Data listing:
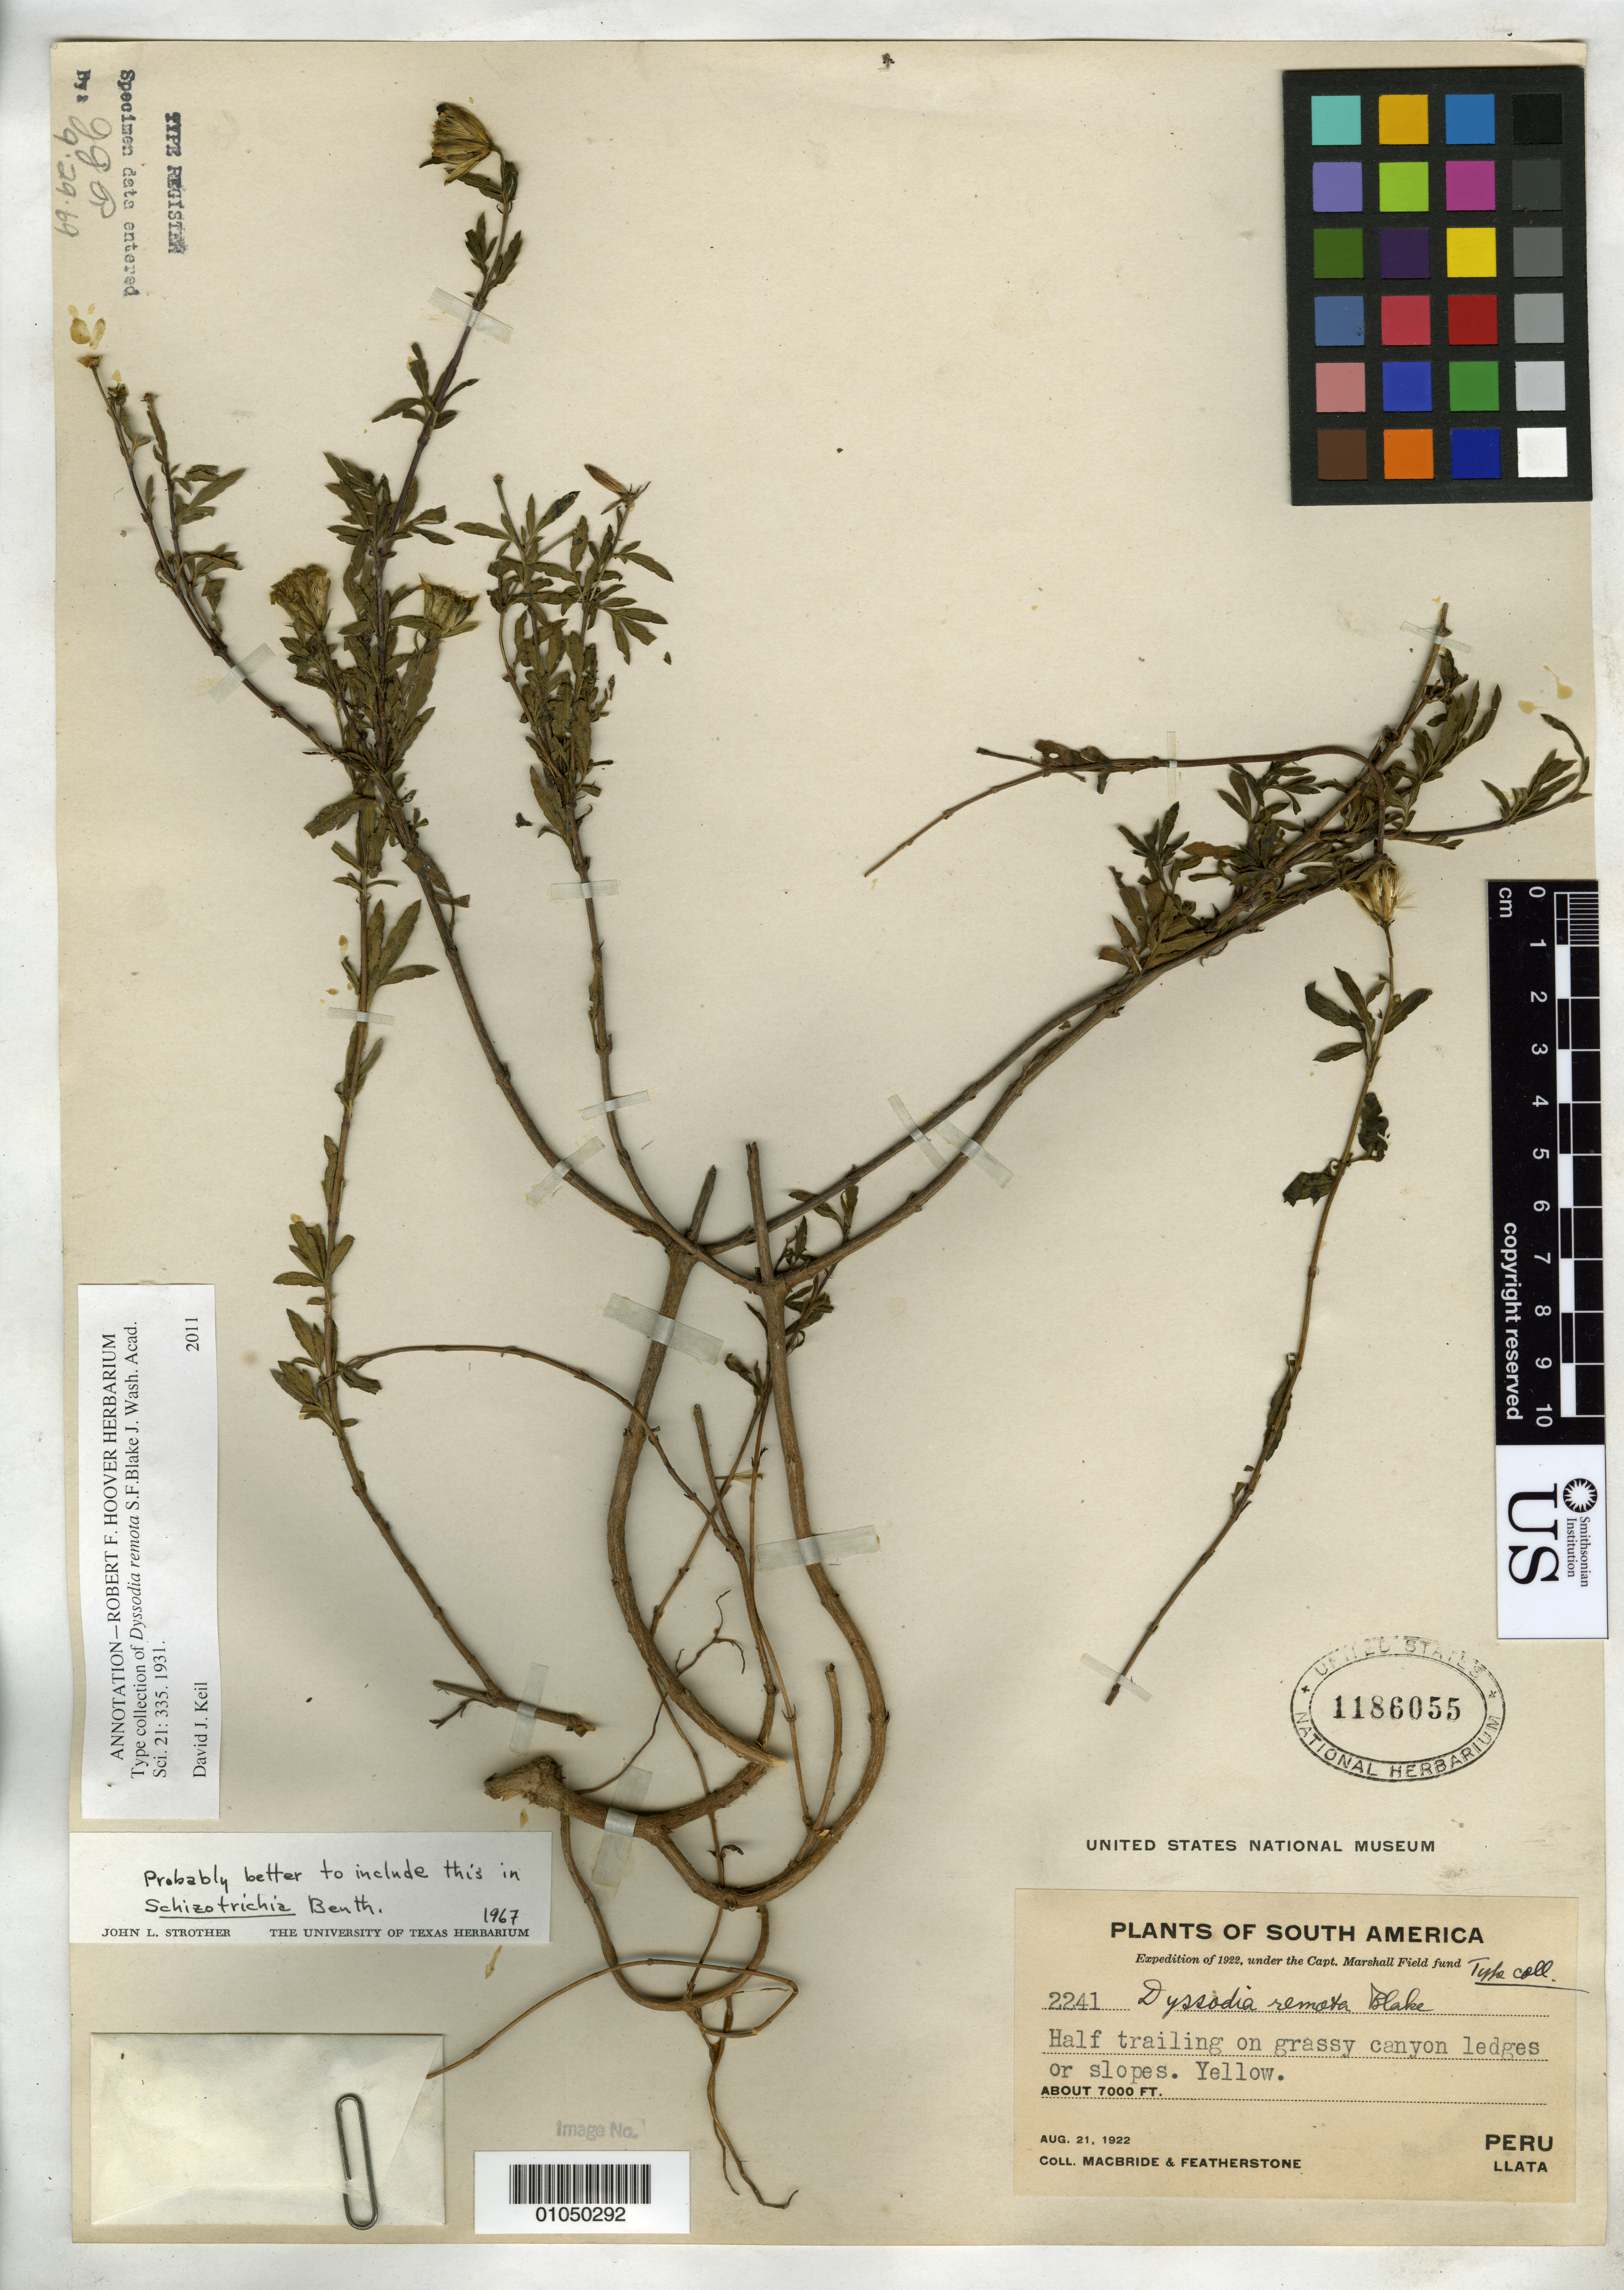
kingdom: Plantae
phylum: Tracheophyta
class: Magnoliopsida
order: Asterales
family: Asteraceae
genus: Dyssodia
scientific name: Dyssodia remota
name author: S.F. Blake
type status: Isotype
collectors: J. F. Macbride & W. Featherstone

...

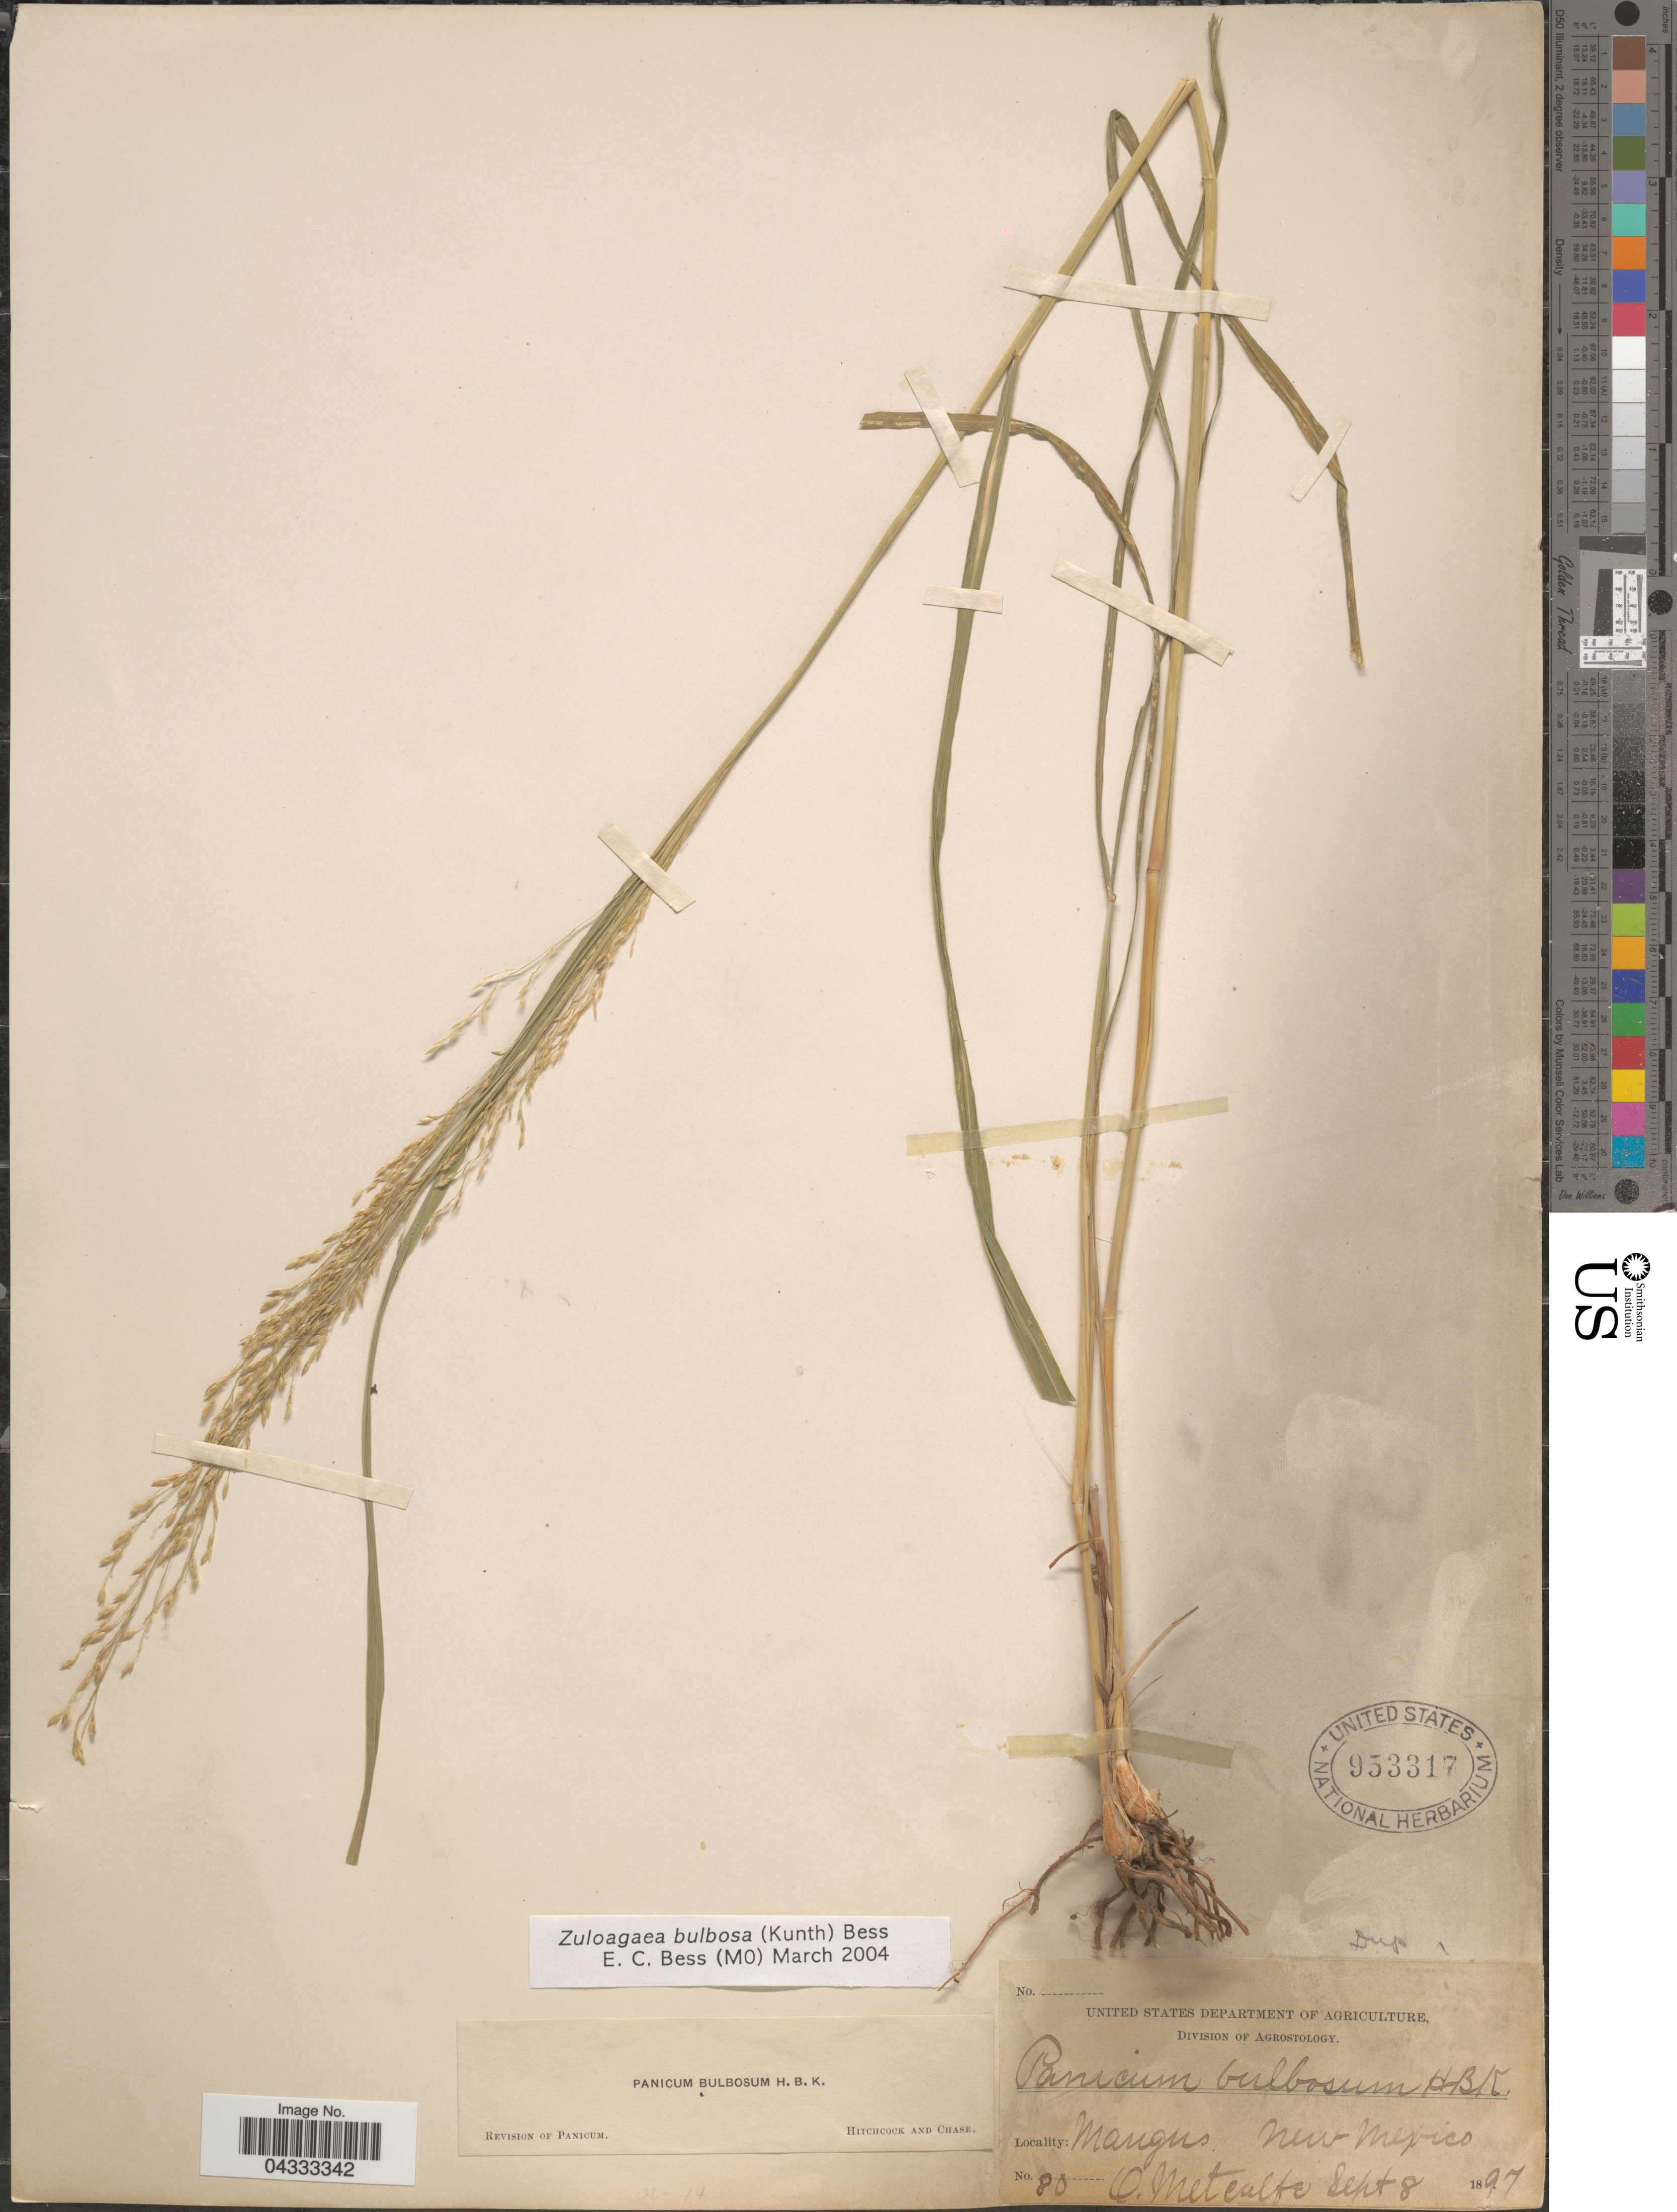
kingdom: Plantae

Exercise aim: Put the records from the line that contains "phylum: Tracheophyta" through the line that contains "type status: Isotype" into a two-column CSV with the header field,value. Give one row per record, with each part in its own quoted field and any line breaks replaced by spaces.

Output below:
field,value
"phylum:","Tracheophyta"
"class:","Magnoliopsida"
"order:","Asterales"
"family:","Asteraceae"
"genus:","Dyssodia"
"scientific name:","Dyssodia remota"
"name author:","S.F. Blake"
"type status:","Isotype"